KENDARI, KOMPAS.com - Pengamat pendidikan Sulawesi Tenggara Prof Dr Abdullah Alhadza menilai, penyelenggaraan ujian nasional (UN) yang setiap tahun pelaksanaan menelan dana ratusan miliar rupiah, gagal meningkatkan kualitas pendidikan nasional. Pelaksanaan UN, menurutnya, membuat siswa dan guru mencari peluang untuk berbuat curang.
"Setiap kali penyelenggaraan UN, para siswa hanya sibuk mengejar bocoran soal sedangkan guru aktif mencari siasat memfasilitasi siswa berbuat curang agar bisa mendapatkan nilai bagus dan lulus UN," kata Abdullah, di Kendari, Selasa (13/12/2011).

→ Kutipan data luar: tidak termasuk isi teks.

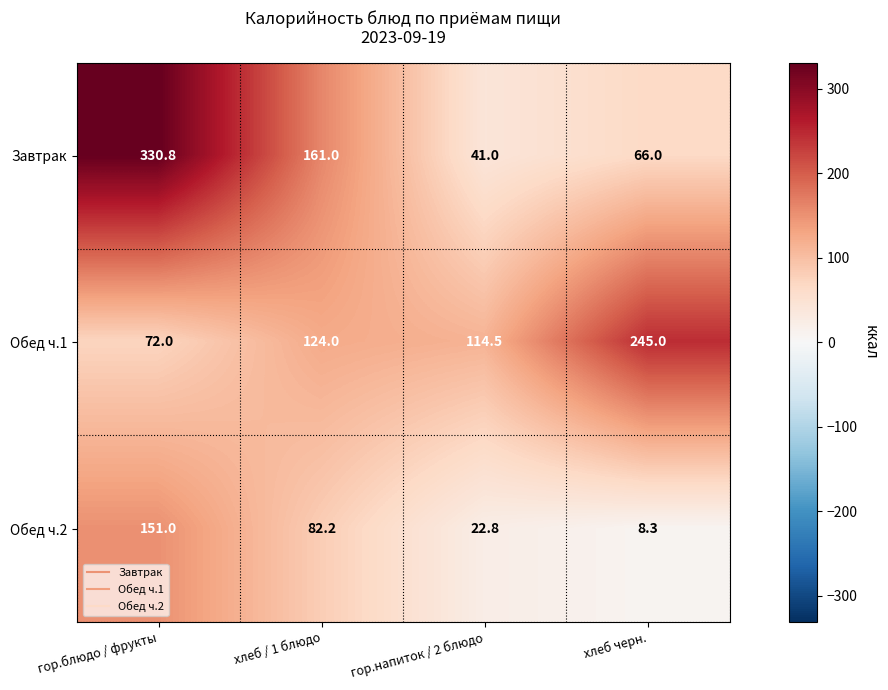

Reading left to right, transcribe all the data shown in this chart.

Завтрак: гор.блюдо / фрукты=330.8	хлеб / 1 блюдо=161.0	гор.напиток / 2 блюдо=41.0	хлеб черн.=66.0
Обед ч.1: гор.блюдо / фрукты=72.0	хлеб / 1 блюдо=124.0	гор.напиток / 2 блюдо=114.5	хлеб черн.=245.0
Обед ч.2: гор.блюдо / фрукты=151.0	хлеб / 1 блюдо=82.2	гор.напиток / 2 блюдо=22.8	хлеб черн.=8.3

Setiap kali penyelenggaraan UN, para siswa hanya sibuk mengejar bocoran soal sedangkan guru aktif mencari siasat memfasilitasi siswa berbuat curang agar bisa mendapatkan nilai bagus dan lulus UN
Ia mengatakan, UN yang menyedot anggaran negara sekitar Rp600 miliar setiap tahun, hanya menghasilkan kualitas ketidakjujuran anak bangsa.
"Setiap kali penyelenggaraan UN, ribuan polisi dikerahkan mengamankan naskah dan jalannya UN, ribuan dosen diterjunkan menjadi pengawas independen, ratusan bupati dan wali kota serta puluhan gubernur turun memantau ke ruangan ujian. Namun hasilnya, hanya sedikit sekolah yang kurang melakukan kecurangan dalam UN," ujarnya.
Menurut Abdullah, dari 33 provinsi di seluruh Indonesia, hanya ada tiga provinsi yang sedikit melakukan kecurangan dalam penyelenggaraan UN. Selebihnya, dikategorikan hitam atau terjadi kebocoran soal UN.